Una associazione, dunque, dotata di uomini e mezzi, terreni e casolari, e soprattutto mezzi finanziari, e – come rilevato dal gip – «avvantaggiato da una dimestichezza e da una spavalderia criminale allarmante dei suoi componenti, che permetteva agli indagati di realizzare i loro propositi criminosi e di lucrare profitti illeciti dallo smercio della sostanza».
Dall’importanza della quantità, a quella della qualità della cannabis («con i miei occhi, non è una palla,., l’ho vista io»), fino alle discussioni sulla varietà prescelta, anche in considerazione dei tempi di crescita inferiori rispetto ad altre tipologie di piante: «questa è buona come qualità e pure come tempi questa anticipa di 15 giorni quasi 20». Nelle conversazioni captate gli indagati facevano riferimento a vecchie e nuove coltivazioni, anche da realizzare simultaneamente, che gli avrebbero permesso «un approvvigionamento domestico continuo di stupefacente da immettere nel mercato».

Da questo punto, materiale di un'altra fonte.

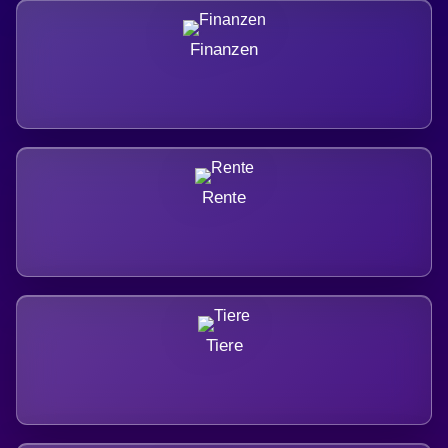
Finanzen
Rente
Tiere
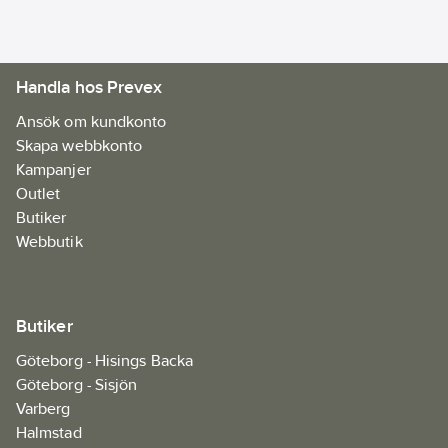
Handla hos Prevex
Ansök om kundkonto
Skapa webbkonto
Kampanjer
Outlet
Butiker
Webbutik
Butiker
Göteborg - Hisings Backa
Göteborg - Sisjön
Varberg
Halmstad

La piantagione a Gerace e il “consenso” da chiedere al capo locale
Le coltivazioni non erano circoscritte nel territorio di Platì, come emerge dalla scoperta di una piantagione a Gerace. Una piantagione di canapa indiana costituita «da circa 435 piantine ancora in fase di maturazione (da cui era ricavabile sostanza stupefacente del tipo marijuana con un principio attivo di THC pari a 360.000 milligrammi corrispondenti a circa 14.400 dosi singole) organizzata su più terrazzamenti e dotata i sistema di irrigazione a goccia». La coltivazione, gestita dai fratelli Francesco e Domenico Trimboli, fu sequestrata il 22 luglio 2021. Al riguardo, nelle converazioni, emerge come Francesco Trimboli parlasse della necessità di dover ottenere “il consenso” del capo locale di ‘ndrangheta di quell’area geografica – per non incorrere in problemi con la famiglia criminale che controllava quella determinata zona: «Sempre con il consenso. Il consenso (frase incomprensibile)…perché non sono cose, perché (frase incomprensibile)… fare».